Reading through RayzeBio and Bristol Myers Squibb $4.1 billion acquisition again made me appreciate who brilliant their business model is. One word: simple. (Want to see evidence of this, just look at their very simple landing page).
The company was founded in 2020 and exited just 4 years later. That is $1bn of value added each year. Here are 7 pillars which I believe contributed to this:
1. Simple need identification: 5% of cancer patients die simply waiting to receive RLT and though Lutathera shows a remarkable 79% NET survival remission - still significant enough patients build resistance or relapse.
2. Not reinventing the wheel: Taking a proven target, modality and disease but changing the toxic payload (Ac225 -stronger alpha-emitter). Allowing streamlined clinical entry and reassurance to FDA (discovery to Phase III Primary read-out in July 2025).
3. Geographical Strategy: Indianapolis houses the second-largest FedEx hub in the world, which specialises in shipping radiopharmaceutical drugs.

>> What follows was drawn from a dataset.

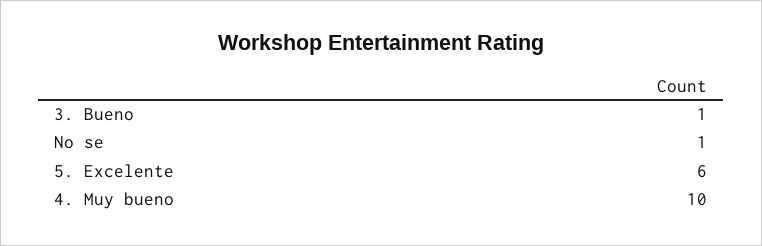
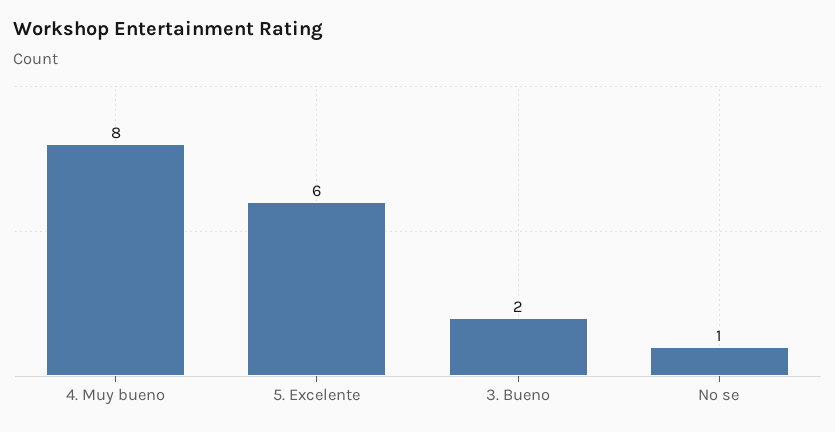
3. Bueno: 1 -> 2
4. Muy bueno: 10 -> 8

Further aligning to point 1.
4. Inspirational Leadership: Led/Co-founded by a mixture of scientists (Deborah Charych, Ph.D.), Medics (Ken Song) corporate leaders (Ken Song, Aron Knickerbocker). All have strong investor experiences/understanding and biotech track records.
5. Scientific curiosity: Created several novel approaches for further scientific intrigue (CA9, GPC3) creating a mixture of tried-and-test and never seen before.
6. Timing: Challenges in CART and a crowded IO field – toxic payload delivery systems are attractive (ADCs + RLT). NETTER II (Novartis) showing promise but Rayze still offering enough differentiation not to be a “like for like” competitor.
7. 10 Yard Touchdown: All of the above allowed for multiple new data to raise the new funding. Eventually leading to a clear exit strategy and “safe” buy from BMS who now get a Phase III, multiple PI/INDs and reduced risk on FDA, Supply and Commercial fit.
Huge congrats to the team and look forward to seeing how BMS approaches this new asset class.